Asking Questions in Russian
Questions are how you learn a language inside the language. Russian makes them easy: put the question word first, keep the rest of the sentence unchanged, and you're done. No "do", no word-order gymnastics.
The Big Five
Где мой телефон?
Where is my phone?
Note: Question word first, then the sentence exactly as you'd say it anyway.
Remember: a statement becomes a yes/no question without changing a single word — just raise the melody. Это дом. → Это дом? Russians hear the question mark in your voice.
какой — What Kind
Какой asks which one or what kind: Какой это дом? — Большой! It changes shape to match the noun, like an adjective — какой дом, какая книга, какое окно. For now, just recognize its three faces.
The Learner's Superpower
Как это по-русски?
How do you say this in Russian?
Note: Point at anything and ask. Every Russian speaker becomes your teacher.

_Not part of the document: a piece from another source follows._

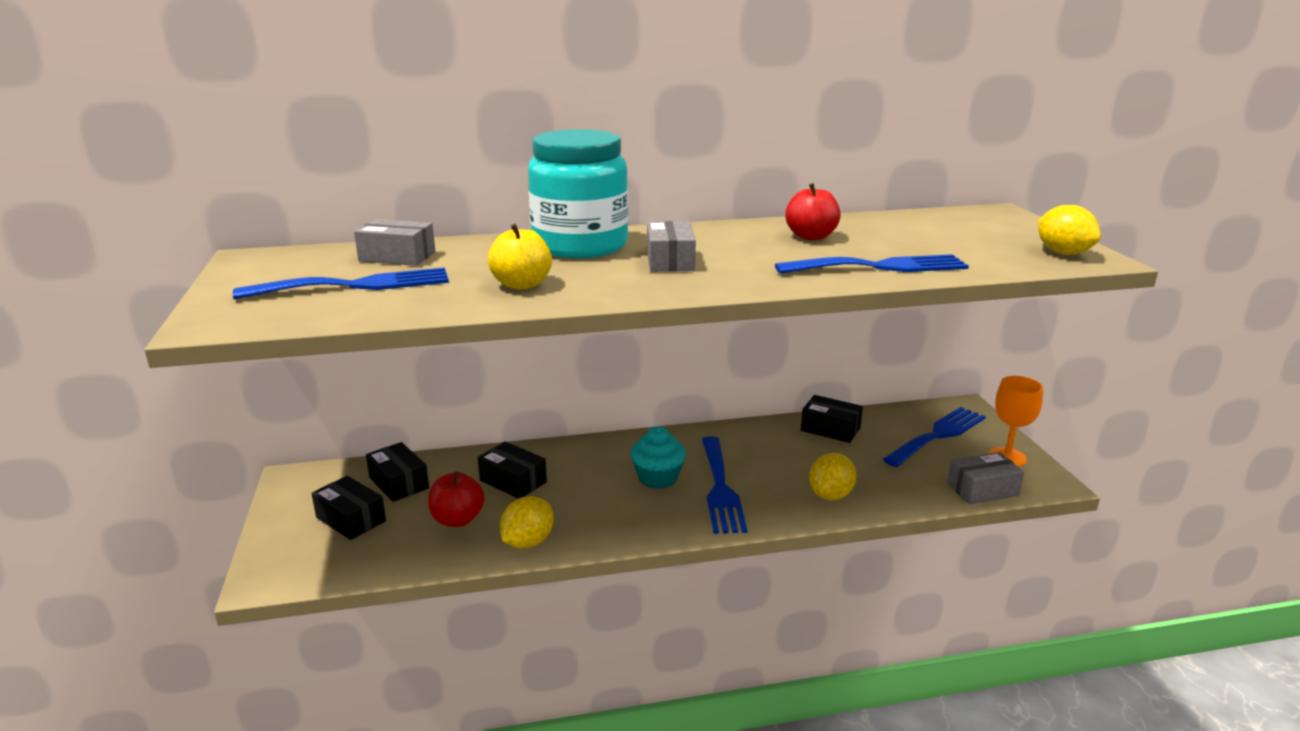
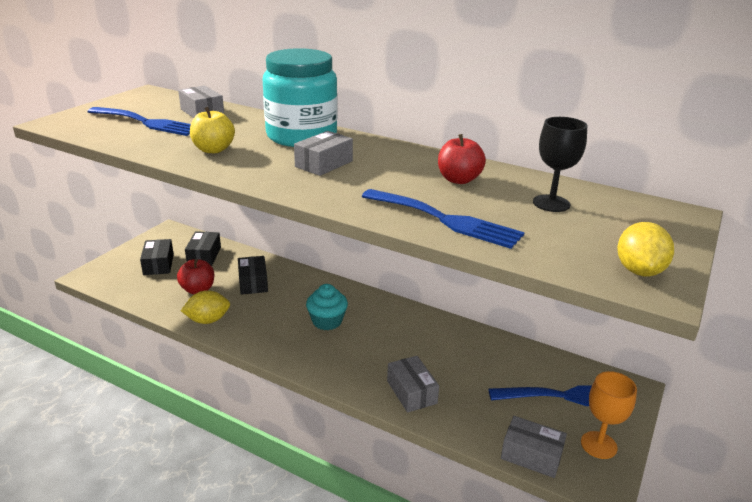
camera: 40 degrees right, 5 degrees up
blue fork [702,436,747,534] -> none
black box [801,395,863,443] -> none
yellow lemon [809,453,856,500] -> grey box [387,356,439,412]
none -> black goblet [533,117,587,212]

Как means how — you know it from Как дела? Its cousin phrases carry your whole learning life: Как это по-русски? (how is this in Russian?), Как сказать…? (how do you say…?).
Tiny Answers
Answers can be one word. Кто это? — Анна. Где кот? — Вот он!
Вот is the pointing word — here is: Вот дом — here's the house. Вот, пожалуйста — here you are (handing something over).
Common Mistakes
- Adding a helper verb. No Russian "do": Где ты работаешь? — literally "where you work?"
- Mixing кто and что for animals. Pets are кто (who) — Russians count them as someones.
- Forgetting the rising melody. Это чай. and Это чай? differ only in intonation — flat delivery turns your question into a statement.
What You Can Do Now
You can ask for any fact you're missing: who, what, where, when, why, which — and when a word is missing, «Как это по-русски?» fills the gap on the spot.